Eternal Threads








Genre:  Adventure   

Developer & Publisher:  Cosmonaut/Secret Mode              

Released:  March 19, 2022              

Requirements:  Windows 10

Processor: AMD FX 6300 XS/Intel Core i5-3570K

Memory:  8 GB RAM

Graphics:  3 GB VRAM, AMD Radeon 7870/Nvidia GeForce GTX 660

DirectX:  Version 11













By flotsam


Eternal Threads

Cosmonaut Studios / Secret Mode

Who doesn’t like a bit of timey-wimey stuff?

A house fire happened in the North of England back in 2015, and you (as Operator 43) have been sent back there by the Second Chance Project, a temporal agency tasked with eliminating time corruptions and the ripples that will further poison the time stream. Chronal radiation its called, and it isn’t nice. Which as anyone knows is what happens when you start to mess around with time; butterflies flap their wings and tornadoes wreak havoc elsewhere. So its about more than simply saving the six occupants of that burnt out shared habitation.

Stopping the fire won’t work, as that will apparently make things even worse. Don’t ask why, it just will. Much like those same butterflies, what you need to do is fiddle with a bunch of more or less (depending) innocuous decisions the occupants made over the course of the previous week, and which can/might/will prevent their demise. For which the time line will thank you.

While this game at first confused me, going with its flow ultimately resulted in a rather intriguing experience. Resist the temptation to perhaps be baffled by how things work. Just do what you do with any adventure game; put one foot in front of the other and take little steps, while you work out what the game wants from you and how you might be able to provide it.

Dataset entries:

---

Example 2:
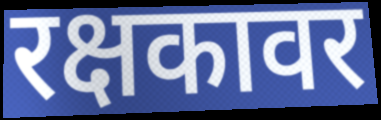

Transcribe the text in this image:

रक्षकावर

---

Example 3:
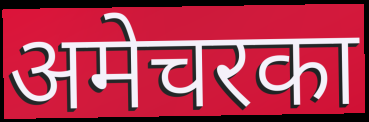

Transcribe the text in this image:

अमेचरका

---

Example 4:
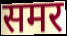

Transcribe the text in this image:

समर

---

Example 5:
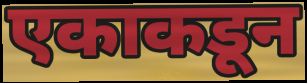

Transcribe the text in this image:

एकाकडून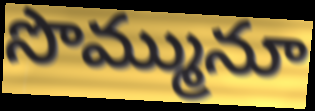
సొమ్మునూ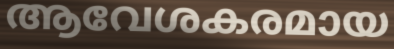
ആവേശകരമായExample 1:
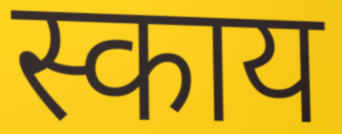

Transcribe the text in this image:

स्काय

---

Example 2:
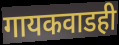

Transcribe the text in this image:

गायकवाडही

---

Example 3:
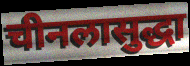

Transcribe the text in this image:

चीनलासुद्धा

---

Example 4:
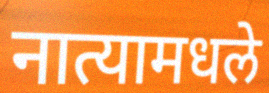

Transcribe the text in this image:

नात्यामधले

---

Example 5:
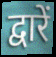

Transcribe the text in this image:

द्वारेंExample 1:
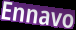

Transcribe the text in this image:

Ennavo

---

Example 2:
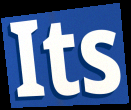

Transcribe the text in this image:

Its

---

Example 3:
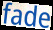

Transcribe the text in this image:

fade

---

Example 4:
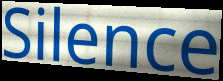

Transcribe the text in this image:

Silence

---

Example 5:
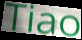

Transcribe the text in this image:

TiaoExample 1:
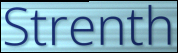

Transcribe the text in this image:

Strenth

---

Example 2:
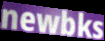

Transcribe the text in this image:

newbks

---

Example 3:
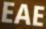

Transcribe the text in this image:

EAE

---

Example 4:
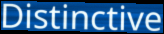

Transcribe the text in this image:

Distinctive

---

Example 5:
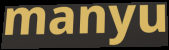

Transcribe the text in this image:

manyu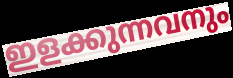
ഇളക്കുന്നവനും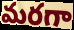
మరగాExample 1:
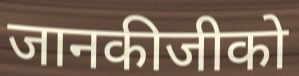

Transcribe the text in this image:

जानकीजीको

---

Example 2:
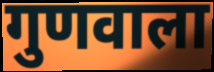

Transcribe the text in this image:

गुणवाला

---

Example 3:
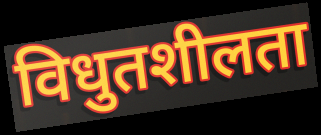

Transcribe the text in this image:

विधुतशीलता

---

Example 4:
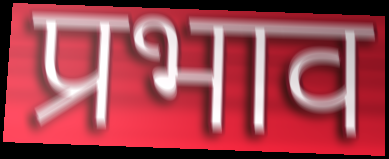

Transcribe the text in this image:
---
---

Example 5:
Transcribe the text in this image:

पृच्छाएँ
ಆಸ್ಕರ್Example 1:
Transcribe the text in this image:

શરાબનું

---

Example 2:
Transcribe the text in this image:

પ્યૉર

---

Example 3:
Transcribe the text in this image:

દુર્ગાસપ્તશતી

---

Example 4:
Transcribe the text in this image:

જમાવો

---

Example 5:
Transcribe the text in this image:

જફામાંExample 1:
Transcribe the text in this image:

Required tasks:
- A) Repeat the passage of the Eternal Threads review starting at "A house fire" and ending at "out shared habitation.".
- B) Translate this sentence from the Eternal Threads review into Spanish: "Stopping the fire won’t work, as that will apparently make things even worse."
- C) Please go on with the Eternal Threads review from the point where it stops.
The records have no connection to the Eternal Threads review.

Results in order:
- A)
A house fire happened in the North of England back in 2015, and you (as Operator 43) have been sent back there by the Second Chance Project, a temporal agency tasked with eliminating time corruptions and the ripples that will further poison the time stream. Chronal radiation its called, and it isn’t nice. Which as anyone knows is what happens when you start to mess around with time; butterflies flap their wings and tornadoes wreak havoc elsewhere. So its about more than simply saving the six occupants of that burnt out shared habitation.

- B) Detener el incendio no funcionará, ya que aparentemente eso empeorará aún más las cosas.

- C)
Eternal Threads takes place largely within the house in question, immediately after the bodies have been removed. Thanks to the technology at your disposal you can watch the various things that went on there. Of which there are a lot - nearly 200 separate events, or 121 if you play the abridged mode. If you are going to play, you may as well have the whole lot available (and its apparently the only way to access all possible endings), but well-done for having another option.

The space bar pulls up the Time Map, essentially a timeline full of the relevant events, and it is here that you manage things. When the game starts you get a little voice in your ear from your future ‘handler’ (he remains with you throughout, chiming in now and then with information or just a comment), who explains the Time Map to you. Simplistically, it maps the actual events on the current timeline that lead up to the final events for each of the six residents and the resultant Conclusion Event (i.e., everyone dead), as well as potential events from alternative timelines. What you do is choose an event to watch, glean what information you can, and uncover potential corruption points. You decide between which of two things to do at those points (which might be leave things as they were), and depending on what you do, events that were actual and things that were potential might change state, moving into or out of ‘play’ and effecting other events along the Time Map. This can also include introducing corruption points into events that previously did not have them.

You can sort (for want of a better word) the Time Map to help identify what event impacted whom, or the events that particular residents (or combinations thereof) were involved in. At every point you can see where you are with respect to the six residents – are they still dead or alive as the timeline currently stands? You can watch events again, change decisions you made and then change them again, and filter to see events relevant to particular residents. At all times you have complete freedom to move along the line wherever time might take you.

Choosing to watch a particular event will tell you where it took place. In the ‘real’ world, you then make your way to that part of the house (room, hall, yard etc.) and once there you trigger and watch what happened. It is during that observation that you might have the option to change something, which might or might not matter. Your hand held Visualiser will enable this, and provides other relevant information (including if someone is now alive – it was kind of neat when I got that first alert). Once an event is watched, a short description will appear on the Time Map, and those that included choices will be marked, making it easy to go back and review or reconsider.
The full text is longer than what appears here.